LATVIA: -- Sirohvatova/Salmanov -- Wow. Good. These kids are technically excellent. They could be technically superior if they learned to push that little more into the jumps -- wait until I get Elvis' quad analysis up. It will help. There are techniques there that can help any skater. For now, don't be afraid to lever yourself into the air and just go. Feel the flow around you. Jump into the air and back down onto the ice. That's the best way I can put it. Play around with each other. Don't take this as a job. Reserve a couple of hours just to play with each other, experiment with technique, and just have some fun with this partnership. This will bring some very, very deep results because these are very, very deep skaters. Keep your eyes on these kids. They just need a few hints here and there to go around scaring everyone else.
POLAND: Zagorska/Siudek -- Sigh. These kids could be good if they really tried. Lack of edgework on her part reveals the truth -- they don't really want to. She'd have cleaned up some of those second-class slops if her partner had really sat on her. And without decent edges, how do you get in position for lifts? How do you do jumps? How do you even do spins? Never mind keep them straight and together. It's there; she just doesn't want to do it. Quit wasting your parents' money or the rink time or whatever. Get those edges cleaned up or get off the ice. Now. So someone else can have it. Who will polish their edges. They're just lazy, to me.
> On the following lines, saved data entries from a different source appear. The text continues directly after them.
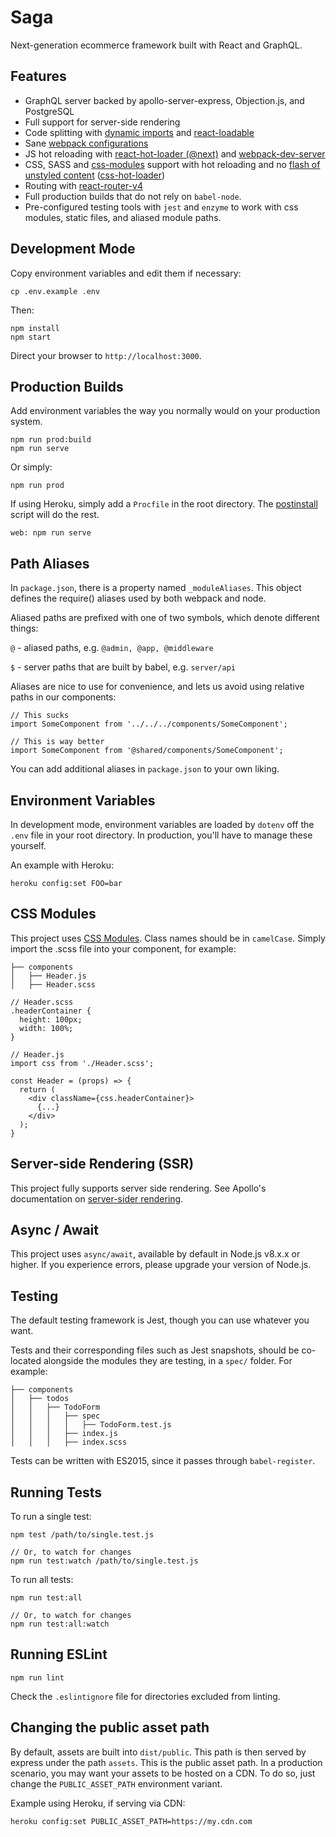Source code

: # Saga

Next-generation ecommerce framework built with React and GraphQL.

## Features

- GraphQL server backed by apollo-server-express, Objection.js, and PostgreSQL
- Full support for server-side rendering
- Code splitting with [dynamic imports](https://webpack.js.org/guides/code-splitting/#dynamic-imports) and [react-loadable](https://github.com/thejameskyle/react-loadable)
- Sane [webpack configurations](webpack/)
- JS hot reloading with [react-hot-loader (@next)](https://github.com/gaearon/react-hot-loader) and [webpack-dev-server](https://github.com/webpack/webpack-dev-server)
- CSS, SASS and [css-modules](https://github.com/css-modules/css-modules) support with hot reloading and no [flash of unstyled content](https://en.wikipedia.org/wiki/Flash_of_unstyled_content) ([css-hot-loader](https://github.com/shepherdwind/css-hot-loader))
- Routing with [react-router-v4](https://github.com/ReactTraining/react-router)
- Full production builds that do not rely on `babel-node`.
- Pre-configured testing tools with `jest` and `enzyme` to work with css modules, static files, and aliased module paths.


## Development Mode

Copy environment variables and edit them if necessary:

```
cp .env.example .env
```

Then:

```
npm install
npm start
```

Direct your browser to `http://localhost:3000`.

## Production Builds

Add environment variables the way you normally would on your production system.

```
npm run prod:build
npm run serve
```

Or simply:

```
npm run prod
```

If using Heroku, simply add a `Procfile` in the root directory. The
[postinstall](postinstall.js) script will do the rest.

```
web: npm run serve
```

## Path Aliases

In `package.json`, there is a property named `_moduleAliases`. This object
defines the require() aliases used by both webpack and node.

Aliased paths are prefixed with one of two symbols, which denote different
things:

`@` - aliased paths, e.g. `@admin, @app, @middleware`

`$` - server paths that are built by babel, e.g. `server/api`

Aliases are nice to use for convenience, and lets us avoid using relative paths
in our components:

```
// This sucks
import SomeComponent from '../../../components/SomeComponent';

// This is way better
import SomeComponent from '@shared/components/SomeComponent';
```

You can add additional aliases in `package.json` to your own liking.

## Environment Variables

In development mode, environment variables are loaded by `dotenv` off the `.env`
file in your root directory. In production, you'll have to manage these
yourself.

An example with Heroku:

```
heroku config:set FOO=bar
```

## CSS Modules

This project uses [CSS Modules](https://github.com/css-modules/css-modules).
Class names should be in `camelCase`. Simply import the .scss file into your
component, for example:

```
├── components
│   ├── Header.js
│   ├── Header.scss
```

```
// Header.scss
.headerContainer {
  height: 100px;
  width: 100%;
}
```

```
// Header.js
import css from './Header.scss';

const Header = (props) => {
  return (
    <div className={css.headerContainer}>
      {...}
    </div>
  );
}

```

## Server-side Rendering (SSR)

This project fully supports server side rendering. See Apollo's documentation
on [server-sider rendering](https://www.apollographql.com/docs/react/features/server-side-rendering.html).

## Async / Await

This project uses `async/await`, available by default in Node.js v8.x.x or
higher. If you experience errors, please upgrade your version of Node.js.

## Testing

The default testing framework is Jest, though you can use whatever you want.

Tests and their corresponding files such as Jest snapshots, should be co-located
alongside the modules they are testing, in a `spec/` folder. For example:

```
├── components
│   ├── todos
│   │   ├── TodoForm
│   │   │   ├── spec
│   │   │   │   ├── TodoForm.test.js
│   │   │   ├── index.js
│   │   │   ├── index.scss
```

Tests can be written with ES2015, since it passes through `babel-register`.

## Running Tests

To run a single test:

```
npm test /path/to/single.test.js

// Or, to watch for changes
npm run test:watch /path/to/single.test.js
```

To run all tests:

```
npm run test:all

// Or, to watch for changes
npm run test:all:watch
```

## Running ESLint

```
npm run lint
```

Check the `.eslintignore` file for directories excluded from linting.

## Changing the public asset path

By default, assets are built into `dist/public`. This path is then served by
express under the path `assets`. This is the public asset path. In a production
scenario, you may want your assets to be hosted on a CDN. To do so, just change
the `PUBLIC_ASSET_PATH` environment variant.

Example using Heroku, if serving via CDN:

```
heroku config:set PUBLIC_ASSET_PATH=https://my.cdn.com
```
SLOVAK REPUBLIC: Bestandigova/Bestandig -- If only all of you guys skated with this degree of unity. Their feet match in the oddest places. There is the depth of form and quality here required for a really first-class team. Unison needs some work; look at each other when you go up for those crazy moves and jumps and such! Click in with each other with the eyes before and after, and you'll even learn how to do it during. It happens. Almost automatically. Better skates. Please. Fast. Better costumes to show off that line. These two carry a lot of the old couples training tradition. Learn from them. Please.
UKRAINE: Filonenko/Marchenko -- Why bother saying anything? These kids will keep working and getting better no matter what we say. And they'll win when they want to. Get the lifts straight (as in his back on entry), get the lifts higher (as in her arms on takeoff and landing -- that tends to put them superhigh in the air), and everything else should be fine. A couple's lifts and spins tell about the rest of their work. Ain't nothing wrong with these kids' spins. They'll do fine.
UZBEKISTAN: Ponomareva/Sviridov -- Wow. Such an explosive couple. Do you realize what you have there in her? A virtual Tonya Harding of the pairs scene. And he is such a Paul Wylie, so laid back and flowing...it will be a major choreographic experience to get these two functioning together over the next couple of years, with those so-divergent styles, but wow. What you have now. And what you could have then. Let them speak from their hearts, both in choreographic sessions and in putting it together on the ice themselves. Please. You have a great couple here. Harnessing fire and ice...such an experience....can you imagine what a show team they'd make?